WORK REQUEST
Please copy out every line in the records below that includes the word "mutata".

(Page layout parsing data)

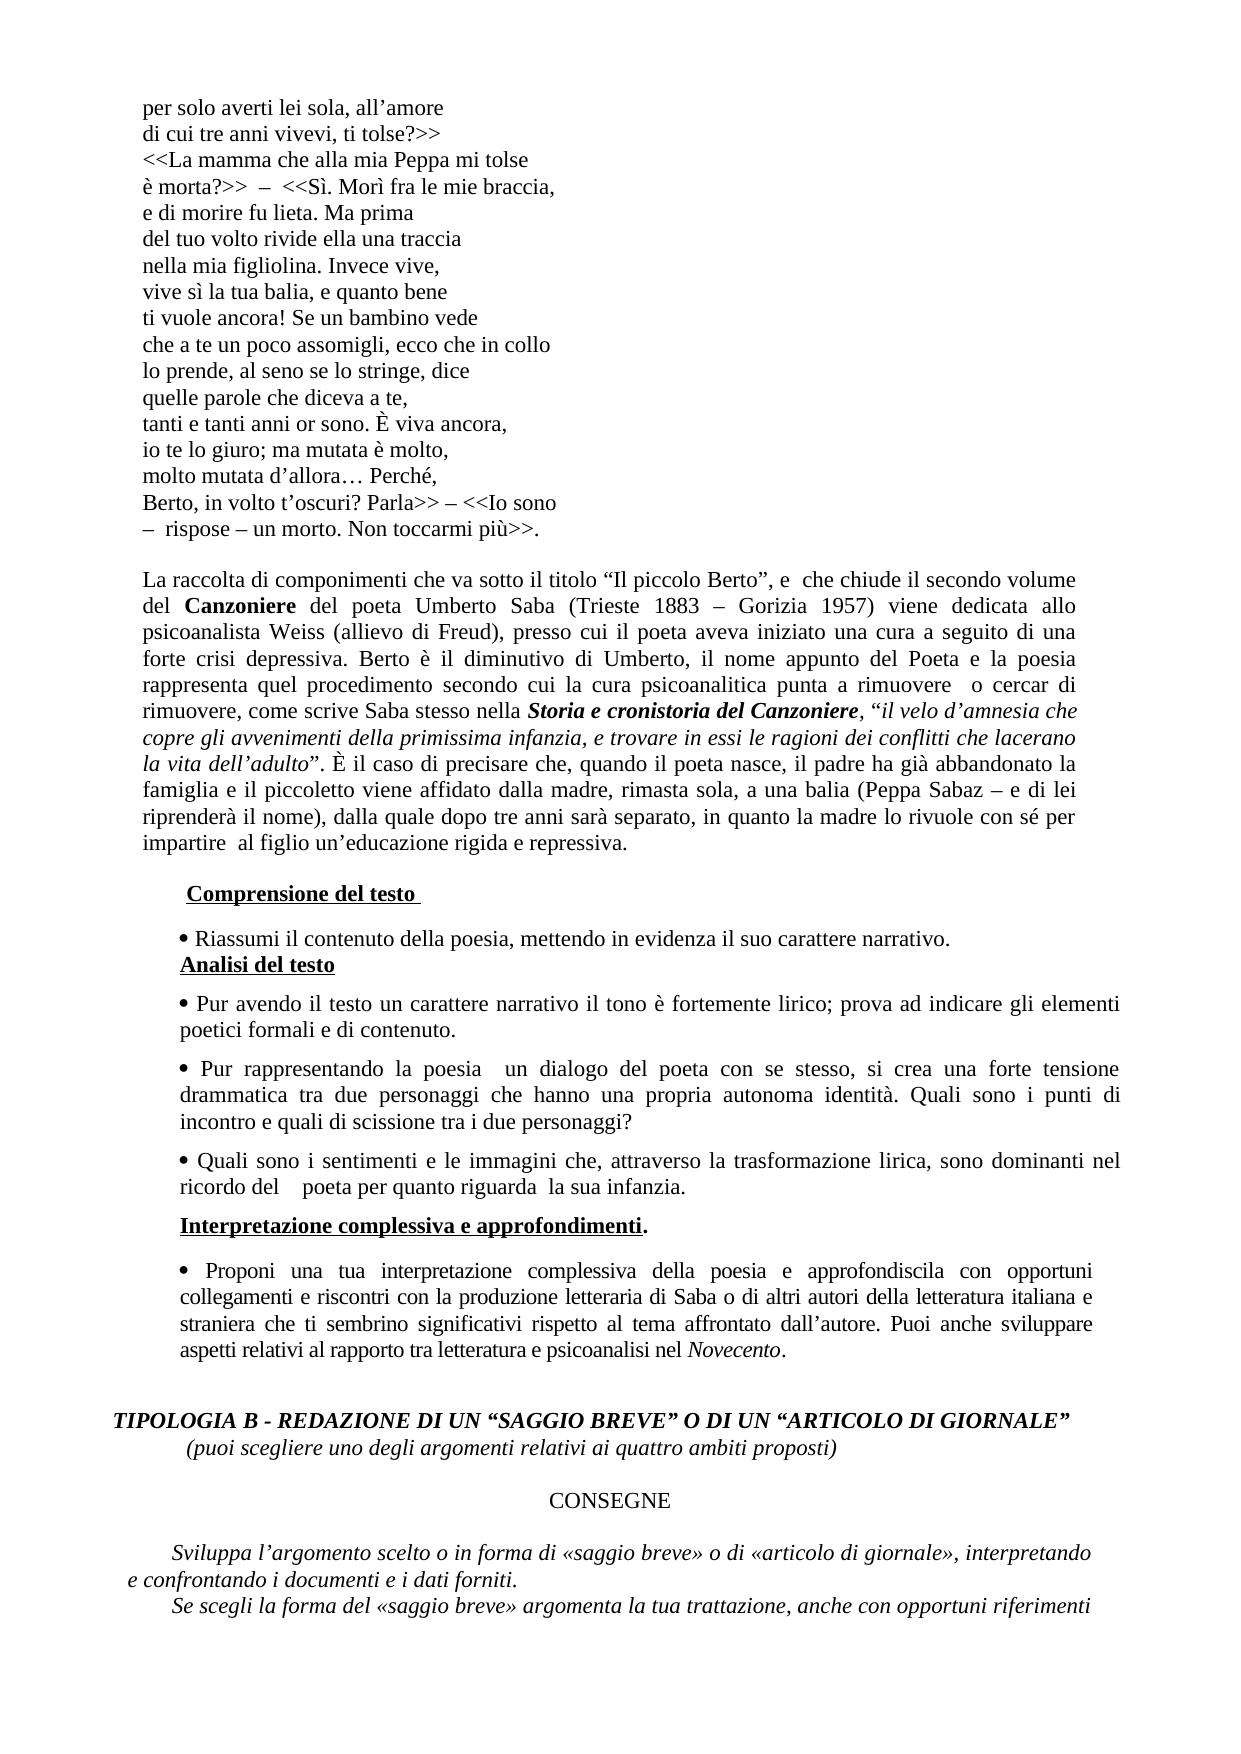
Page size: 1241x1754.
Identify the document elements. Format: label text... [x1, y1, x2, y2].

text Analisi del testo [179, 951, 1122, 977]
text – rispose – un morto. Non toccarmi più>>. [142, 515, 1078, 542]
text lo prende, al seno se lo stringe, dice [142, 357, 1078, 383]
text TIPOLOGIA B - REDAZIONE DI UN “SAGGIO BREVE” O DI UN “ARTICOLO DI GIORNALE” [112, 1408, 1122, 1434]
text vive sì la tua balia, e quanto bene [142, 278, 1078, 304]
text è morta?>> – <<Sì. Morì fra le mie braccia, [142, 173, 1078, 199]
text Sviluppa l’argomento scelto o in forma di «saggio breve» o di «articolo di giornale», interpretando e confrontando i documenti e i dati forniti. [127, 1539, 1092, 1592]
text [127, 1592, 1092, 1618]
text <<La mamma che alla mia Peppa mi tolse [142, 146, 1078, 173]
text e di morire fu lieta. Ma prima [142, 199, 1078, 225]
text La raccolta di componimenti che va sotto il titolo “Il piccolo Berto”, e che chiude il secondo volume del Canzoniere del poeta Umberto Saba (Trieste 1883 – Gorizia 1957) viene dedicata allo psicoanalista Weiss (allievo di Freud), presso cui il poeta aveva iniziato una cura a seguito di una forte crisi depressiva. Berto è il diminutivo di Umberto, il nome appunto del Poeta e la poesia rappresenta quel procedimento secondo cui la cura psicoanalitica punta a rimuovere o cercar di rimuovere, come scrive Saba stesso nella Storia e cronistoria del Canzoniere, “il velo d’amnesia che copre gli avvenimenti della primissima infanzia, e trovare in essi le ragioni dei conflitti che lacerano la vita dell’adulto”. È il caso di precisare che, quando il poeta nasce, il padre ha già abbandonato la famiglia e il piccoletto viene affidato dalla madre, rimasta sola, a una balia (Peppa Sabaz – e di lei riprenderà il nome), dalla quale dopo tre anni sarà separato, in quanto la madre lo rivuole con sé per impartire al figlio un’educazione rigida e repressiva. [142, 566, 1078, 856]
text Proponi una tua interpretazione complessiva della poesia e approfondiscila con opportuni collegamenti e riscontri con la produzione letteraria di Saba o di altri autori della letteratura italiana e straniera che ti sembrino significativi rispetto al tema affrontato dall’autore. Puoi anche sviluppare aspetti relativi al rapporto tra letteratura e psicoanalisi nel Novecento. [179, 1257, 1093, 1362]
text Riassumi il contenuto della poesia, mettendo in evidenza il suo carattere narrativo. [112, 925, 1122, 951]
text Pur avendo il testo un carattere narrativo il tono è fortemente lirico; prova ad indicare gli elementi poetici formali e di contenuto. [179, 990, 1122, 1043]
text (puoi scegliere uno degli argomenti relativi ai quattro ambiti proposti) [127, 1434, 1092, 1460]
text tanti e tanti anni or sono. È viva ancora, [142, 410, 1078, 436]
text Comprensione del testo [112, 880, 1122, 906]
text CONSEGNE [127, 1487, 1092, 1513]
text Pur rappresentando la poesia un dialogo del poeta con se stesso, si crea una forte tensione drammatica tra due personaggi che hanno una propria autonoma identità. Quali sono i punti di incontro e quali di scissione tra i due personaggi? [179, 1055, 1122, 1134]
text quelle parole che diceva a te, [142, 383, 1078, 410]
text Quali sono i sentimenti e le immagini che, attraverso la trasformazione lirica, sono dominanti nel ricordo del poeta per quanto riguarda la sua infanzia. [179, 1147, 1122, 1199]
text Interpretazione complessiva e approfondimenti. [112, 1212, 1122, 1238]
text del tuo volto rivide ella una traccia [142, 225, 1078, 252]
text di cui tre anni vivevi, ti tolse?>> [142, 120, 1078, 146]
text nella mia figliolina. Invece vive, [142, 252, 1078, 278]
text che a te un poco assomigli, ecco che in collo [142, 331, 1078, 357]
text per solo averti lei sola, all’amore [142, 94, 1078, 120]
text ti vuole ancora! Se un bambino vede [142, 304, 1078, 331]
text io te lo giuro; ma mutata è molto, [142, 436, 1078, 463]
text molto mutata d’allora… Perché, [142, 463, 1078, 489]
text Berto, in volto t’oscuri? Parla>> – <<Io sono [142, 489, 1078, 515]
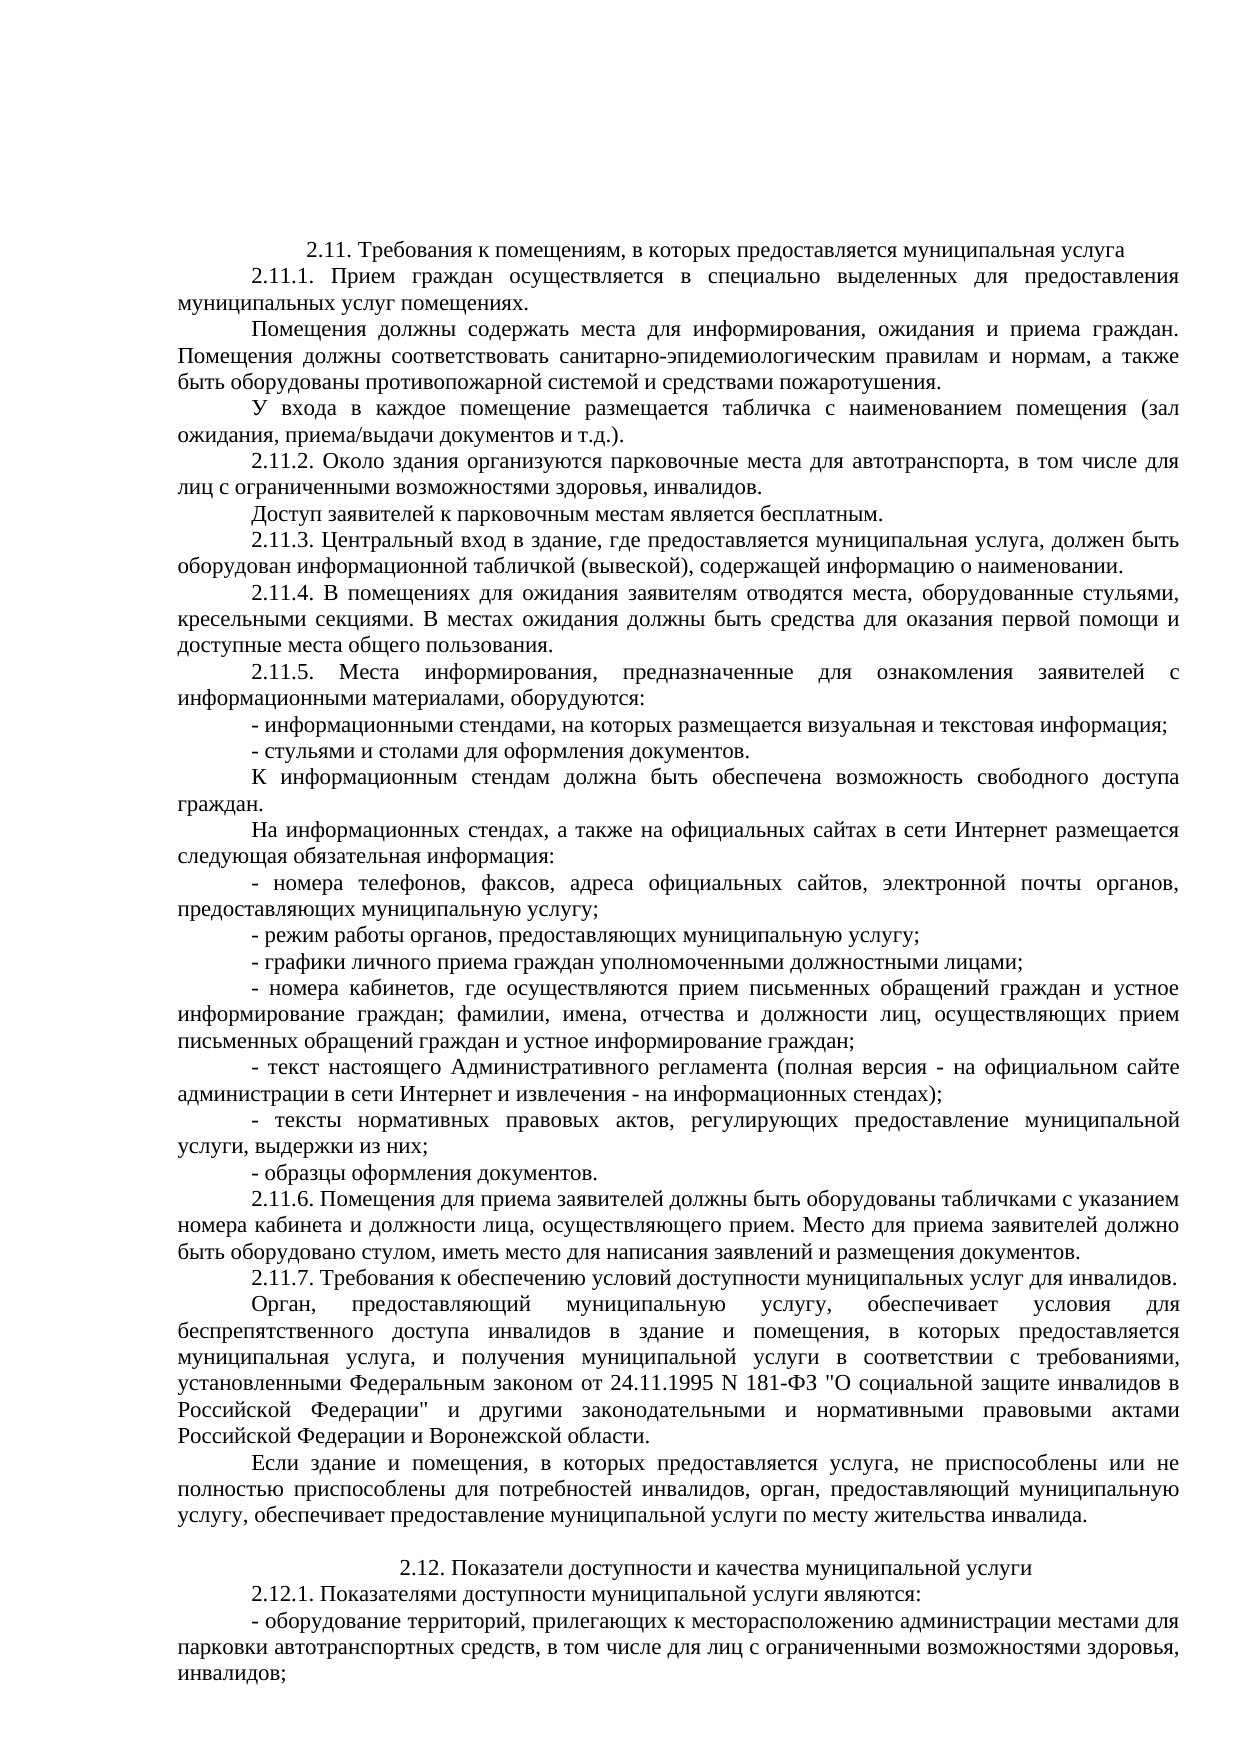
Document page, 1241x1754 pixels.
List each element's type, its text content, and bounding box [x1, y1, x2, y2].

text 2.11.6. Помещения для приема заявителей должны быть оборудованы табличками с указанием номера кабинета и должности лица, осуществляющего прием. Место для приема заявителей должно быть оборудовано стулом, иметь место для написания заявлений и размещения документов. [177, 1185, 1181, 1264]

YOUR SOLUTION
text io te lo giuro; ma mutata è molto, [142, 436, 1078, 463]
text molto mutata d’allora… Perché, [142, 463, 1078, 489]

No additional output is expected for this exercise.